Radikalisierung im digitalen Zeitalter: Wie Jugendliche geschützt werden können
Hakan Çelik vom „Violence Prevention Network“ (VPN) spricht über die aktuellen Herausforderungen der Radikalisierung in Deutschland. Seit 2017 hat das VPN eine Außenstelle in Offenbach, die Teil der Beratungsstelle Hessen ist. In dieser Funktion bietet das Netzwerk spezialisierte Beratung zur Prävention und Deradikalisierung im Bereich religiös motivierten Extremismus an. Dabei wird der digitale Raum, insbesondere soziale Netzwerke wie TikTok, als ein neuer „Hotspot“ für Radikalisierung identifiziert.
Die Klienten des VPN werden immer jünger. Es wird derzeit untersucht, inwiefern der Online-Konsum in sozialen Medien zu Offline-Aktivitäten führt. Besonders auffällig ist, dass Radikalisierung häufig Menschen betrifft, die vorher nicht religiös waren, sodass beispielsweise Konvertiten besonders verletzlich sind.
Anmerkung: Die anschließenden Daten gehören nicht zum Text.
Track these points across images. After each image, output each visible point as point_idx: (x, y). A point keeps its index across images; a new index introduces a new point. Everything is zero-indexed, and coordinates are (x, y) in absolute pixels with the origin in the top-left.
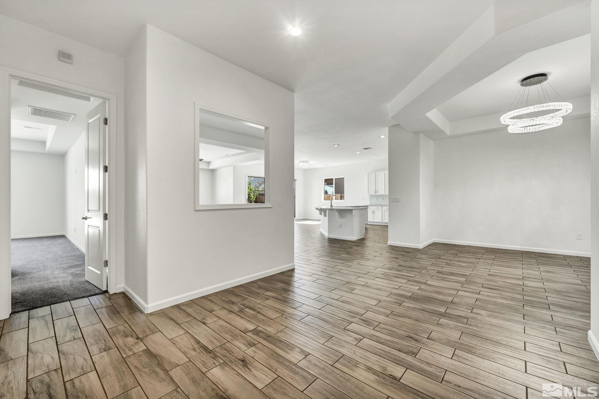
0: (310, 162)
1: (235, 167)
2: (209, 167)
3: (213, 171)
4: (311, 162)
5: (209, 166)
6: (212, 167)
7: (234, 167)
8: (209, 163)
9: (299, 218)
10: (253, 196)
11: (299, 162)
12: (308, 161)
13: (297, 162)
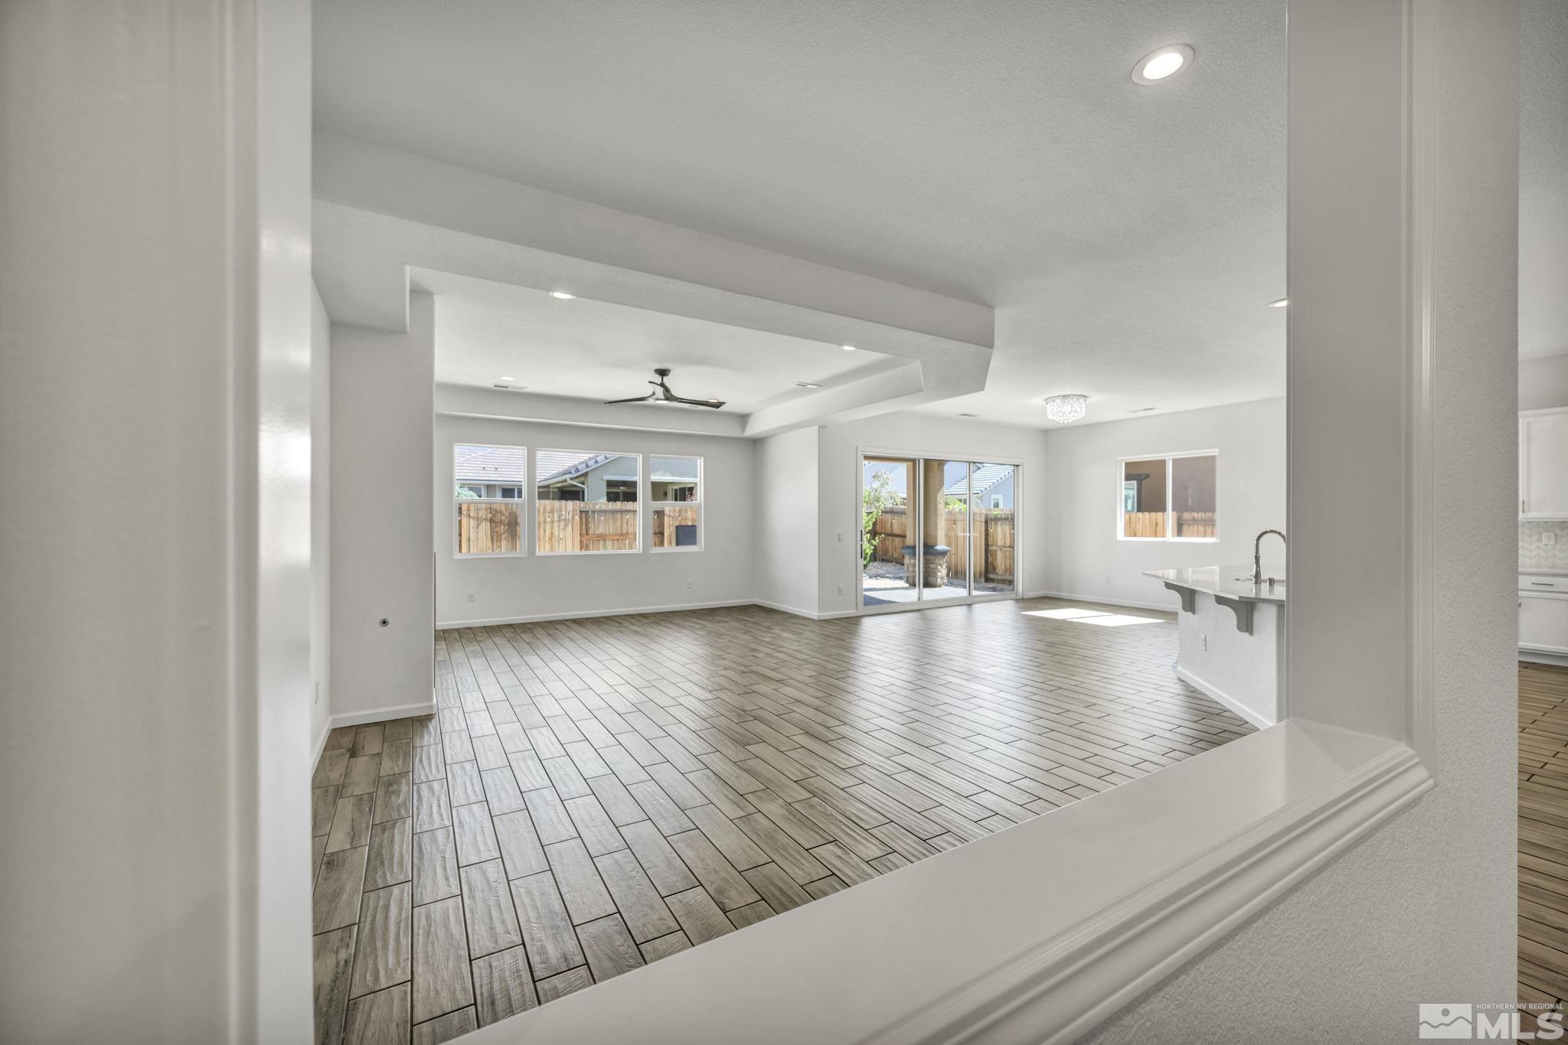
0: (1088, 400)
1: (824, 427)
2: (744, 431)
3: (757, 444)
4: (1095, 398)
5: (744, 429)
6: (753, 429)
7: (819, 426)
8: (743, 418)
9: (1030, 594)
10: (867, 516)
11: (1047, 399)
12: (1085, 396)
13: (1038, 401)
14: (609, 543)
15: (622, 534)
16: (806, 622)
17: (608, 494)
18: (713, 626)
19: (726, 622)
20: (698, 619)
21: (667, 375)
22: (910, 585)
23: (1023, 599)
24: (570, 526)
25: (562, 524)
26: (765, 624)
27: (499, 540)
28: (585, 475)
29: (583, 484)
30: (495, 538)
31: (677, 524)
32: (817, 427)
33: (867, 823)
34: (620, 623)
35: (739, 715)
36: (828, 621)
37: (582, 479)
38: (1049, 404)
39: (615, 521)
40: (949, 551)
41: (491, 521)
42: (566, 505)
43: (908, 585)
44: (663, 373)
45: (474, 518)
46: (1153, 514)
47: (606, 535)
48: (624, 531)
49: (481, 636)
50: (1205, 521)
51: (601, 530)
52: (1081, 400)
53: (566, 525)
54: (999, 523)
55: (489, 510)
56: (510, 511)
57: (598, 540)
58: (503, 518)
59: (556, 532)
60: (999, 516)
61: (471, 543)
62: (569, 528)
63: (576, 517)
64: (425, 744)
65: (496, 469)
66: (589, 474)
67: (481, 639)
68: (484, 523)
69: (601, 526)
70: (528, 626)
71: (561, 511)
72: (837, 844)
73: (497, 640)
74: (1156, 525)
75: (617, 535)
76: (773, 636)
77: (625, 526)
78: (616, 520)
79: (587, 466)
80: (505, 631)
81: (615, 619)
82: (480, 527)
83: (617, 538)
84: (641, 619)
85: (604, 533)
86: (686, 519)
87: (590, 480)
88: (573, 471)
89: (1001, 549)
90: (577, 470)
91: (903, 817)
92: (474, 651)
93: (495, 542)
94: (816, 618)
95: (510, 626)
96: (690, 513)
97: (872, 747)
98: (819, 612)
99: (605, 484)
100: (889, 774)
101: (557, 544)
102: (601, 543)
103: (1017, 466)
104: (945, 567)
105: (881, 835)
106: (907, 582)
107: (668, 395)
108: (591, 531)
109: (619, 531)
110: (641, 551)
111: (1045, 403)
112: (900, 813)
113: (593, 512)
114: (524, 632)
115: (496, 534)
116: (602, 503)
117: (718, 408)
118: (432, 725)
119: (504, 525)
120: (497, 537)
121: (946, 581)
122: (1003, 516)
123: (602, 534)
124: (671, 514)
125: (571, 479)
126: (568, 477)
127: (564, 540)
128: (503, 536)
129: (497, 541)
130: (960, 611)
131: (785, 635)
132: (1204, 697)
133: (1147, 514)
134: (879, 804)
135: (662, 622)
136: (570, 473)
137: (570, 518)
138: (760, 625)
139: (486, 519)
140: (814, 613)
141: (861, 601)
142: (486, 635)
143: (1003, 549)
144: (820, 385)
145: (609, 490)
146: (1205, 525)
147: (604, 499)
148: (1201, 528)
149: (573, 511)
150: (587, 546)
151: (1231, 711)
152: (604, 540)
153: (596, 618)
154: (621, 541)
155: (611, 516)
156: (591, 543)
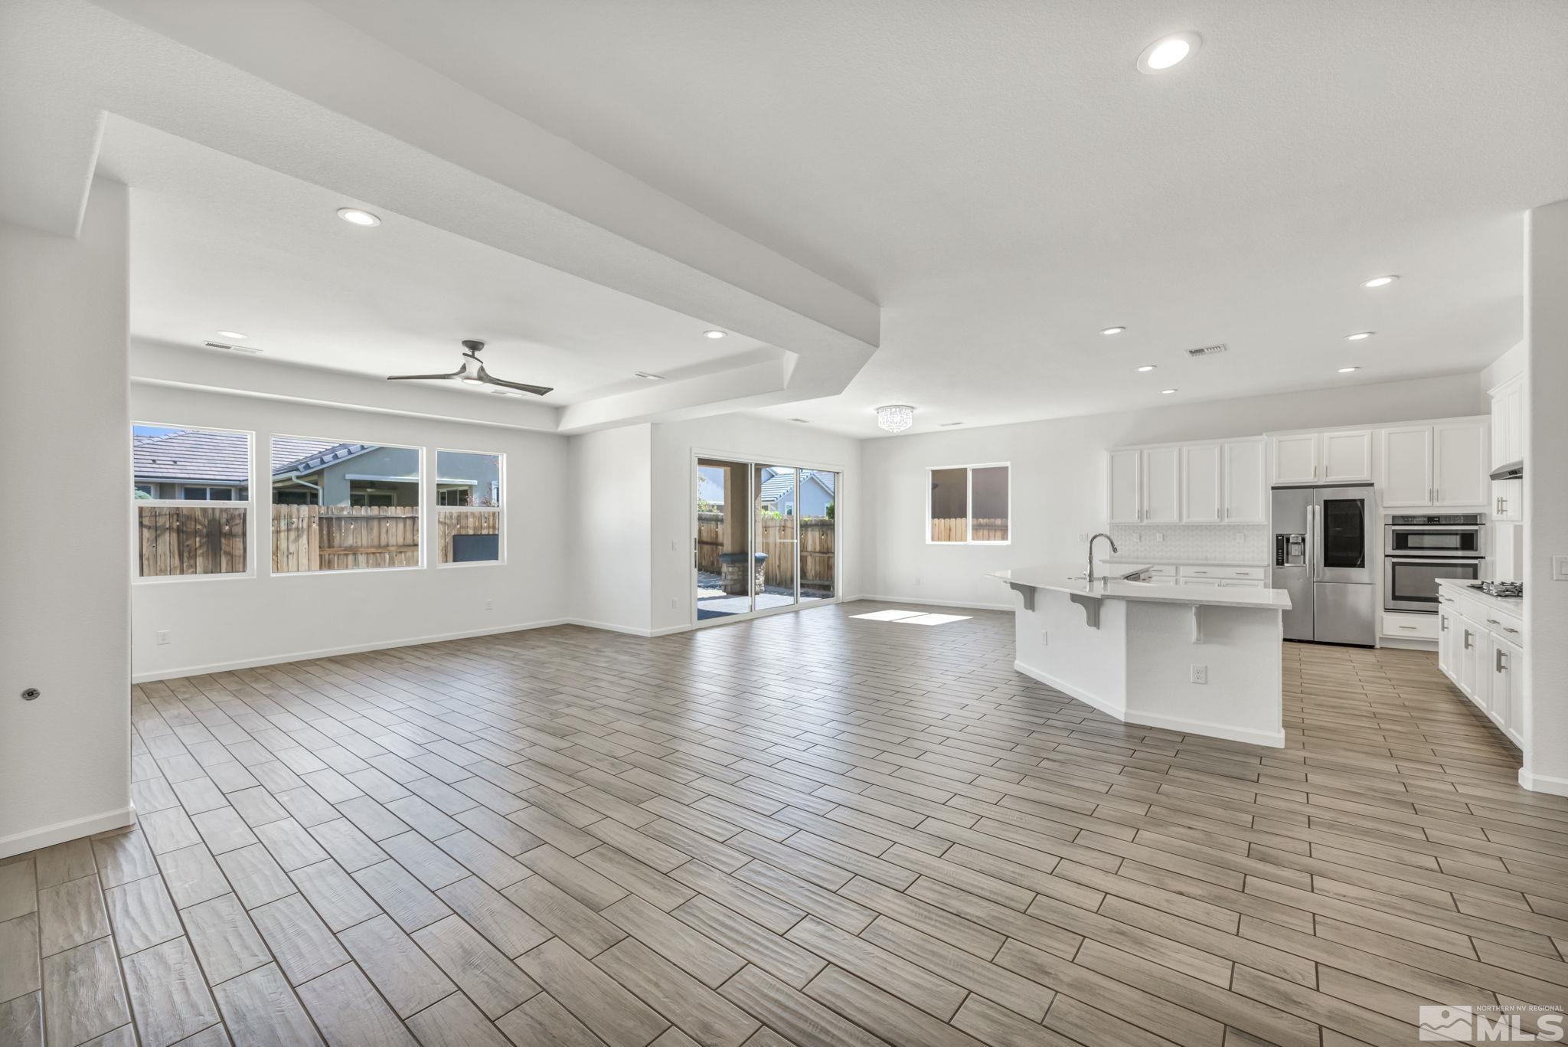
0: (915, 411)
1: (660, 424)
2: (558, 426)
3: (570, 441)
4: (921, 410)
5: (558, 423)
7: (652, 424)
8: (558, 410)
9: (852, 599)
11: (878, 409)
12: (912, 407)
13: (870, 410)
14: (362, 558)
15: (379, 546)
16: (640, 641)
17: (352, 496)
18: (527, 653)
19: (543, 647)
20: (505, 646)
21: (479, 350)
22: (727, 593)
23: (843, 603)
24: (305, 537)
25: (293, 535)
26: (593, 646)
27: (193, 556)
28: (320, 473)
29: (316, 484)
30: (186, 555)
31: (456, 533)
32: (649, 425)
33: (833, 883)
34: (401, 659)
35: (613, 765)
36: (664, 638)
37: (315, 478)
38: (880, 414)
39: (370, 530)
40: (766, 557)
41: (179, 531)
42: (298, 511)
43: (725, 594)
44: (474, 346)
45: (149, 528)
46: (947, 520)
47: (357, 547)
48: (383, 543)
49: (184, 693)
50: (989, 526)
51: (350, 541)
52: (909, 411)
53: (298, 537)
54: (810, 529)
55: (175, 517)
56: (210, 517)
57: (347, 555)
58: (199, 527)
59: (283, 544)
60: (809, 523)
61: (145, 562)
62: (304, 541)
63: (314, 525)
64: (126, 880)
65: (175, 462)
66: (326, 473)
67: (186, 696)
68: (167, 534)
69: (349, 536)
70: (260, 671)
71: (291, 517)
72: (812, 919)
73: (215, 696)
74: (950, 530)
75: (372, 547)
76: (607, 659)
77: (383, 536)
78: (372, 529)
79: (322, 462)
80: (221, 681)
81: (393, 653)
82: (160, 541)
83: (373, 550)
84: (426, 650)
85: (355, 545)
86: (467, 527)
87: (327, 478)
88: (301, 467)
89: (811, 555)
90: (308, 467)
91: (864, 866)
92: (178, 717)
93: (185, 559)
94: (649, 636)
95: (230, 673)
96: (471, 519)
97: (785, 783)
98: (652, 629)
99: (349, 483)
100: (821, 813)
101: (285, 559)
102: (351, 558)
103: (838, 473)
104: (762, 574)
105: (855, 895)
106: (725, 591)
107: (482, 374)
108: (337, 541)
109: (375, 543)
110: (425, 567)
111: (876, 412)
112: (859, 862)
113: (339, 519)
114: (257, 680)
115: (186, 549)
116: (345, 507)
117: (542, 394)
118: (133, 844)
119: (200, 536)
120: (189, 553)
121: (763, 588)
122: (813, 522)
123: (351, 546)
124: (447, 521)
125: (298, 477)
126: (293, 474)
127: (295, 556)
128: (199, 552)
129: (189, 558)
130: (789, 618)
131: (622, 657)
132: (1043, 687)
133: (942, 520)
134: (830, 854)
135: (459, 653)
136: (298, 470)
137: (305, 526)
138: (586, 647)
139: (170, 529)
140: (646, 631)
141: (695, 615)
142: (193, 689)
143: (813, 554)
144: (661, 377)
145: (354, 493)
146: (989, 530)
147: (347, 503)
148: (986, 532)
149: (310, 518)
150: (329, 562)
151: (1076, 699)
152: (355, 554)
153: (362, 654)
154: (378, 555)
155: (364, 524)
156: (336, 558)
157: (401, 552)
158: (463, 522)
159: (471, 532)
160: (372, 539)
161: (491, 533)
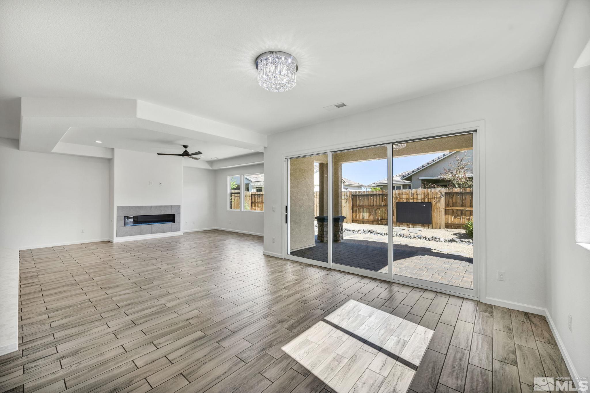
14: (365, 210)
15: (371, 206)
31: (397, 201)
44: (186, 147)
48: (372, 204)
62: (348, 203)
75: (369, 206)
78: (368, 199)
85: (363, 205)
86: (403, 198)
96: (405, 195)
101: (343, 209)
102: (362, 209)
109: (370, 204)
123: (362, 205)
137: (348, 198)
152: (363, 208)
154: (370, 209)
155: (366, 197)
156: (358, 209)
157: (378, 208)
158: (401, 196)
159: (405, 201)
160: (368, 203)
161: (415, 201)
Eine wichtige präventive Maßnahme ist die Vermittlung von Recherche- und Medienkompetenz in Schulen, um Jugendliche zu sensibilisieren.
Präventionsansätze und Herausforderungen
Laut den Erkenntnissen des VPN sind Menschen mit einem gefestigten Glauben weniger anfällig für Radikalisierung. Soziale Probleme sowie das Fehlen stabiler Familienverhältnisse begünstigen die Anfälligkeit für extremistische Ideologien. Der Zugang zu betroffenen Jugendlichen erfolgt idealerweise über Vertrauenspersonen wie Lehrer oder Eltern, was die Grundlage für eine effektive Prävention bildet.
Die Arbeit des VPN beginnt nicht mit der religiösen Argumentation, sondern analysiert zuerst die Argumentation der betroffenen Person. Ein prägnantes Beispiel beschreibt ein Mädchen, das sich nach dem Verlust ihres Vaters radikalisiert hatte. Durch frühzeitige Intervention konnte in diesem Fall ein positiver Wandel erreicht werden. Dies zeigt, dass eine Rückkehr in die Gesellschaft möglich ist und dass Zuhören sowie eine empathische Ansprache entscheidend sind.
Präventionsmaßnahmen zeigen häufig erst langfristig Erfolge. Frühzeitige Interventionen sind daher von großer Bedeutung. Im Rhein-Main-Gebiet galt das Jahr 2017 als „Hotspot“ für islamistischen Extremismus, da rund 140 Islamisten aus dieser Region nach Syrien und in den Irak reisten. Dieser Zustand wird auch durch die Verkehrsanbindung und die Nähe zum Frankfurter Flughafen begünstigt.
Phänomenübergreifende Ansätze in der Präventionsarbeit
Die Gespräche über Radikalisierung und Prävention sind nicht nur auf den islamistischen Extremismus beschränkt. Laut einem Bericht der bpb ist es zentral, Radikalisierung in mehreren Phänomenbereichen gemeinsam zu adressieren, um Stigmatisierung zu vermeiden. Forschungsprojekte wie MAPEX bieten daher eine interaktive Übersicht über Präventions- und Distanzierungsprojekte zur islamistischen Radikalisierung.
Phänomenübergreifende Ansätze sind in der Präventionsarbeit zunehmend verbreitet. Im Jahr 2021 adressierten bereits 25 % der Angebote mehrere Phänomenbereiche gleichzeitig. Methoden wie Workshops, Peer-Ansätze und interkulturelles Lernen sind gängige Maßnahmen. Herausforderungen bleiben jedoch, insbesondere die Erreichbarkeit der Zielgruppen durch neue Medien.
Es ist von entscheidender Bedeutung, dass Fachkräfte in der Präventionsarbeit durch Fortbildungsangebote sensibilisiert werden. Ziel dieser Ausbildung ist es, die Jugendlichen ernst zu nehmen und ihnen eine Plattform für den Austausch zu bieten.
Insgesamt verdeutlichen die aktuellen Erkenntnisse zur Radikalisierung, dass umfassende und nachhaltige Strategien erforderlich sind, um extremistischen Tendenzen frühzeitig entgegenzuwirken. Der Aufruf zur frühzeitigen Intervention und zur Förderung von kritischer Medienkompetenz könnte entscheidend sein, um die Jugend vor einer Radikalisierung zu schützen.
Die „Lies!“-Kampagne von 2011, die kostenlose Koranübersetzungen verteilte, hatte ideologische Hintergründe und unterstreicht die Komplexität der Herausforderungen in der Präventionsarbeit. Angesichts der dynamischen Entwicklung der Radikalisierungsphänomene bleibt die Arbeit des VPN und ähnlicher Organisationen unerlässlich.